第333話 身心学道その二十一 怪しむのも平常

 「いまこの蓋天蓋地は、おぼえざることばのごとし、噴地ふんぢの一声のごとし。語等なり、心等なり、法等なり。寿行生滅じゅぎょうしょうめつの刹那に生滅するあれども、最後身さいごじんよりさきはかつてしらず。しらざれども、発心すれば、かならず菩提のどうにすゝむなり。すでにこのところあり、さらにあやしむべきにあらず。すでにあやしむことあり、すなわち平常なり。」

 今この天全体大地全体は思い出すことができない言葉のようであり、くしゃみの一声のようでもある。このような天全体大地全体の中では言葉は均衡の取れたものであり、心も均衡の取れたものであり、法(森羅万象)も均衡の取れたものである。生きていくということは瞬間瞬間に生滅しているのであるけれども、そのことは最後身(修行が完成した身)に至る前には知ることはない。知ることはないけれども、真実・真理を知りたいと発心すれば、真実・真理の道に進むのである。まさしくこのところ(真実・真理の道)があり、少しもあやしむようなことではない。まさしくあやしむことがあり、それがすなわち平常、ありのままの普通のことなのである。

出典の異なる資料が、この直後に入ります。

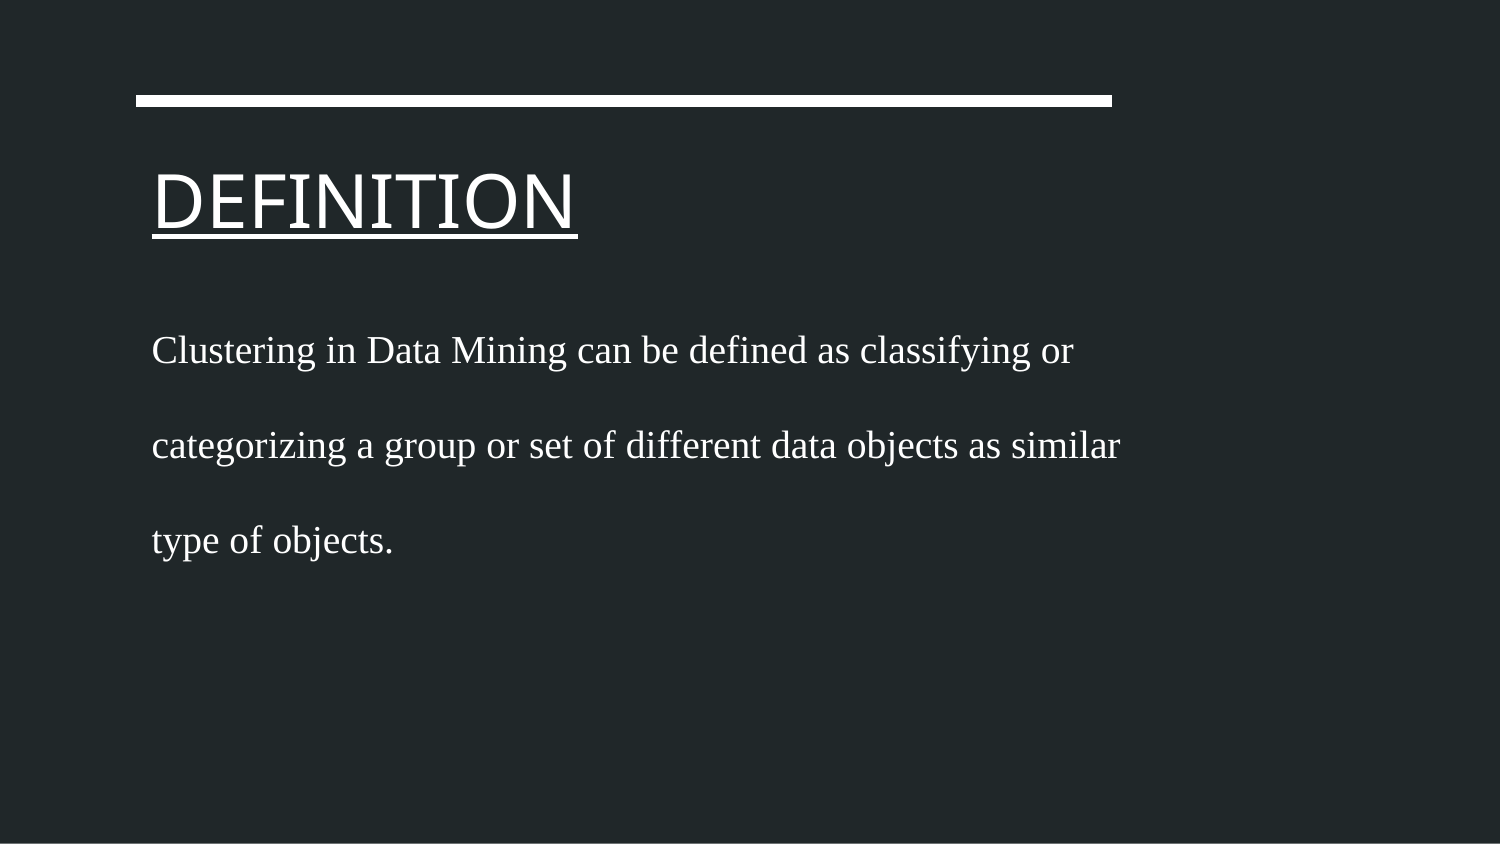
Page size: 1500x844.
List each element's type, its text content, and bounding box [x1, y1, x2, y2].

list Clustering in Data Mining can be defined as classifying or categorizing a group or set of different data objects as similar type of objects. [136, 261, 1171, 574]
title DEFINITION [136, 138, 1090, 261]
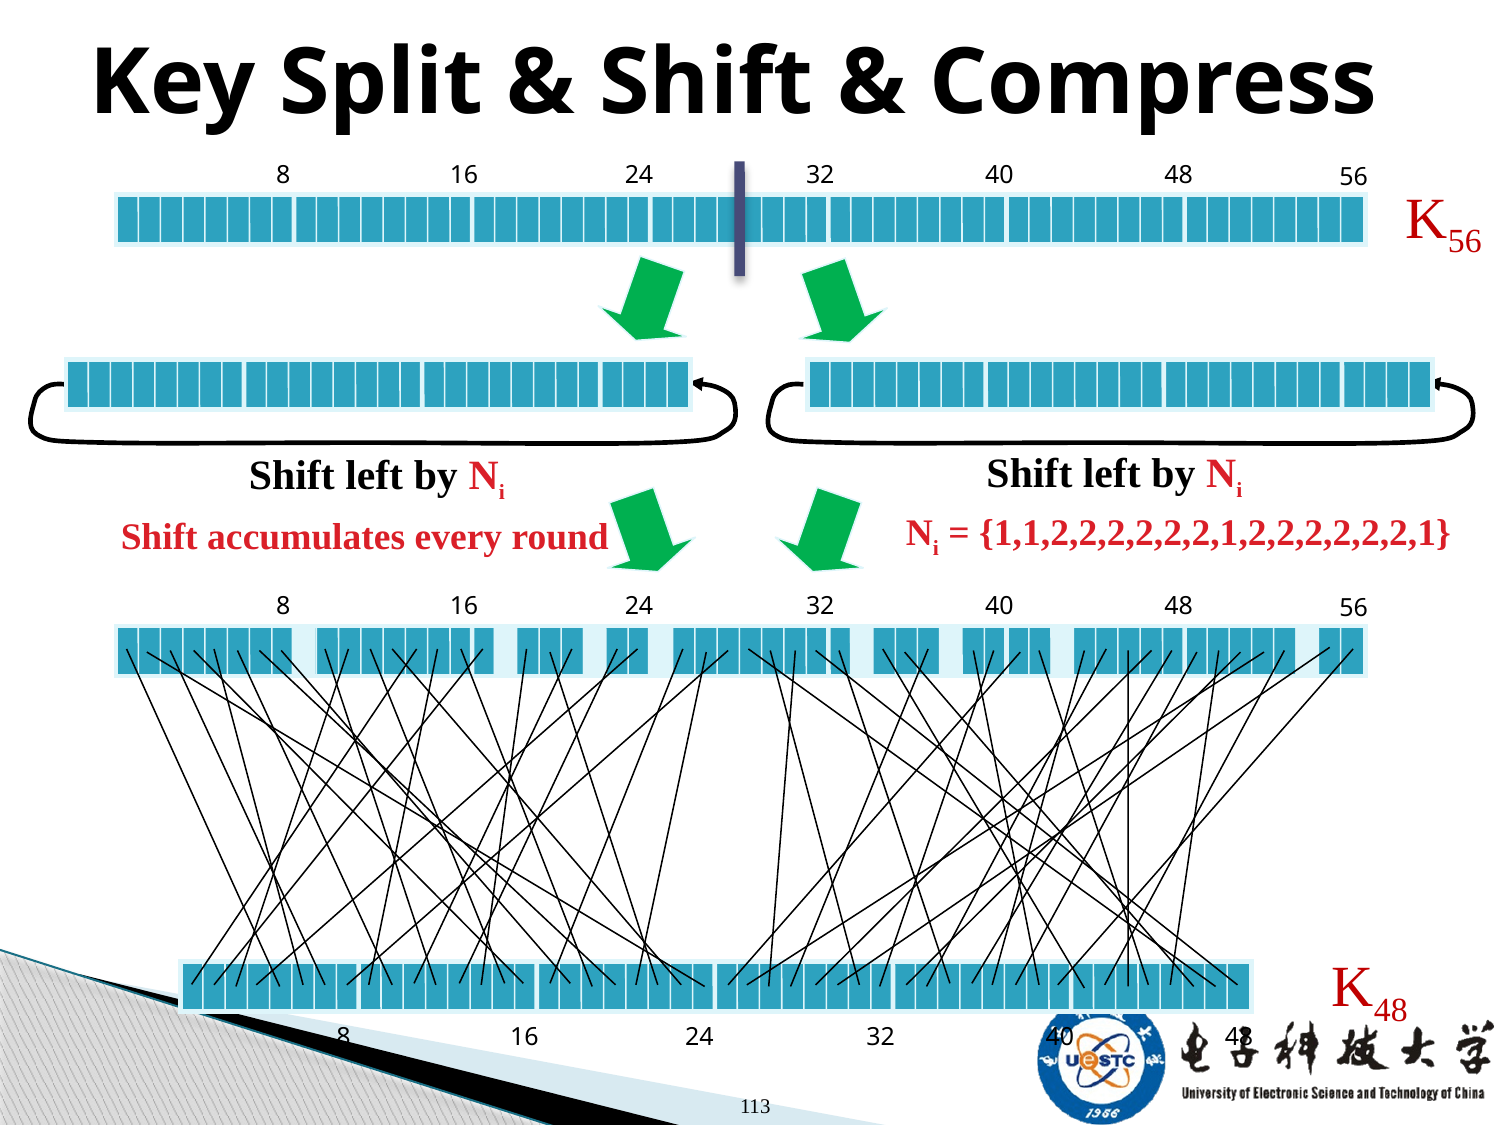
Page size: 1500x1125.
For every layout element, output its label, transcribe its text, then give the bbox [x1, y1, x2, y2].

 天全体大地全体、蓋天蓋地は言葉ではなんとも表現しようがない。「おぼえざることばのごとし」だ。けれど一方でありのままにここにある。具体的な姿を現している。その点ではくしゃみするというような具体的なことでもある。「噴地ふんぢの一声のごとし」。

 蓋天蓋地の中ではすべてが真実・真理の姿を現している。真実・真理の状態だから、全てが安定し均衡がとれている。「語等なり、心等なり、法等なり」。

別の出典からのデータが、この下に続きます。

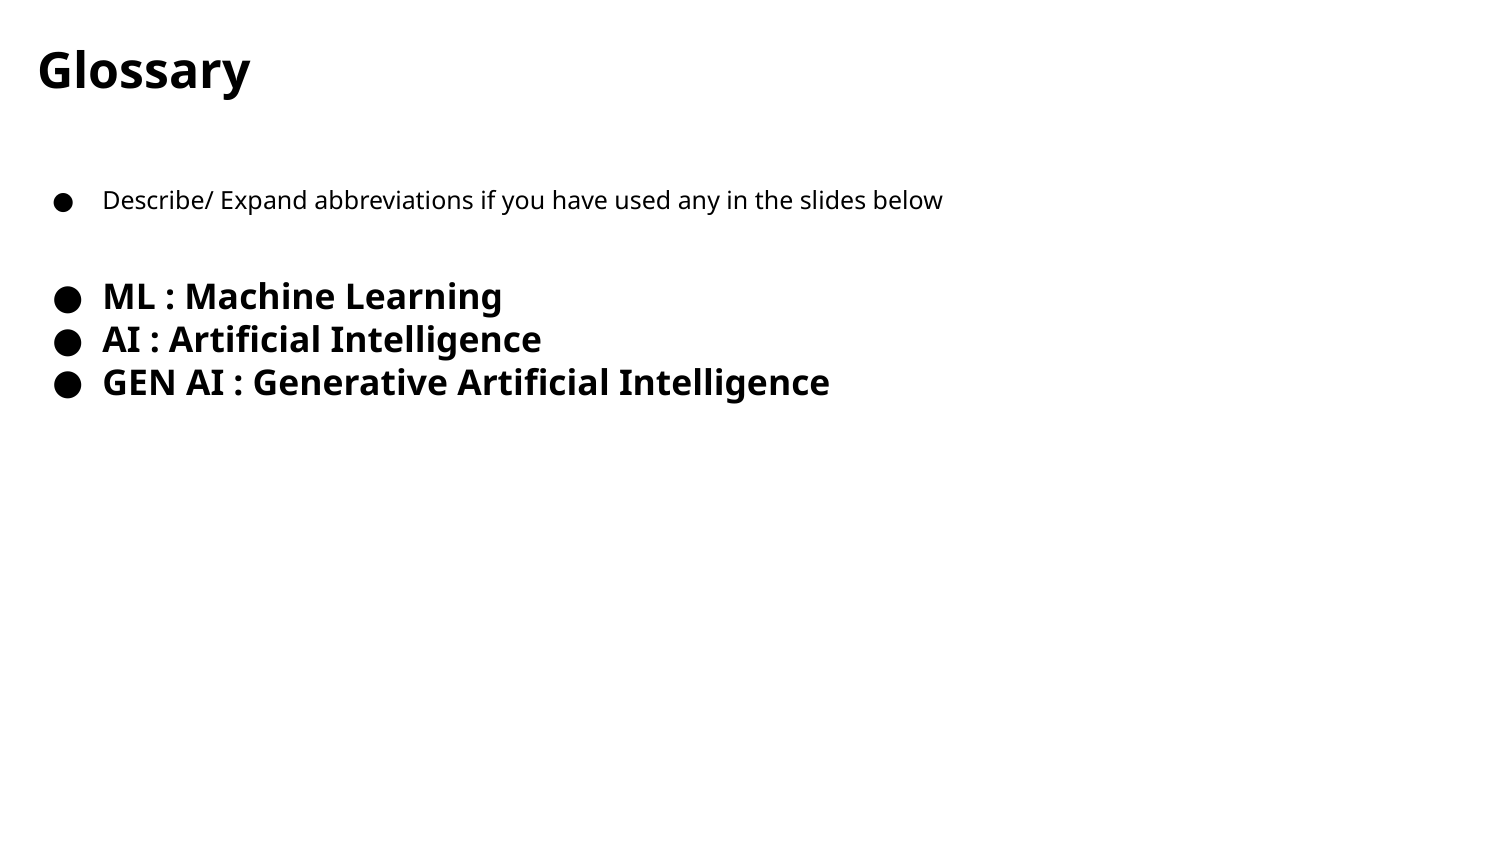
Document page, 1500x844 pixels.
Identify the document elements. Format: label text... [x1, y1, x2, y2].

text_box Describe/ Expand abbreviations if you have used any in the slides below ML : Machine Learning AI : Artificial Intelligence GEN AI : Generative Artificial Intelligence [12, 106, 1466, 524]
text_box Glossary [22, 23, 1255, 106]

 人間は瞬間瞬間、刹那に生まれ死ぬことを繰り返しているとも言えるのではないか。瞬間瞬間を生きる。今の瞬間を生き、次の瞬間に過去となって消え去る。生きるとは瞬間瞬間の積み重ねだ。

 「最後身さいごじんよりさきはかつてしらず」だけれど、上記では最後身を修行が完成した身とし、「さきは」を最後身に至る前は、と読んだ。ただ、ここは「最後身」を生きている最後の身として「さきは」を最後身の後だと読むことができるようにも思う。「生きている最後の身より先のことはわからないけれど」とも読める気がする。

 どちらの読み方にせよ、真実・真理を知りたいという思うこと、つまり発心すれば菩提のどう、真実・真理の道に進むことができるのだ。

 このことを怪しんではいけない。しかし怪しんだとしても、それはそれでふつうのこと、ありのままのこと、平常なのだ。怪しむ気持ちがあったとしてもそれも普通のことだ。

 単純に怪しむなとは言わない。怪しむことだってあるだろう。しかしそれも平常なのだ。普通のことだ。

 ひたすら真実・真理を知りたいと願って坐禅すればいい。そう思っている。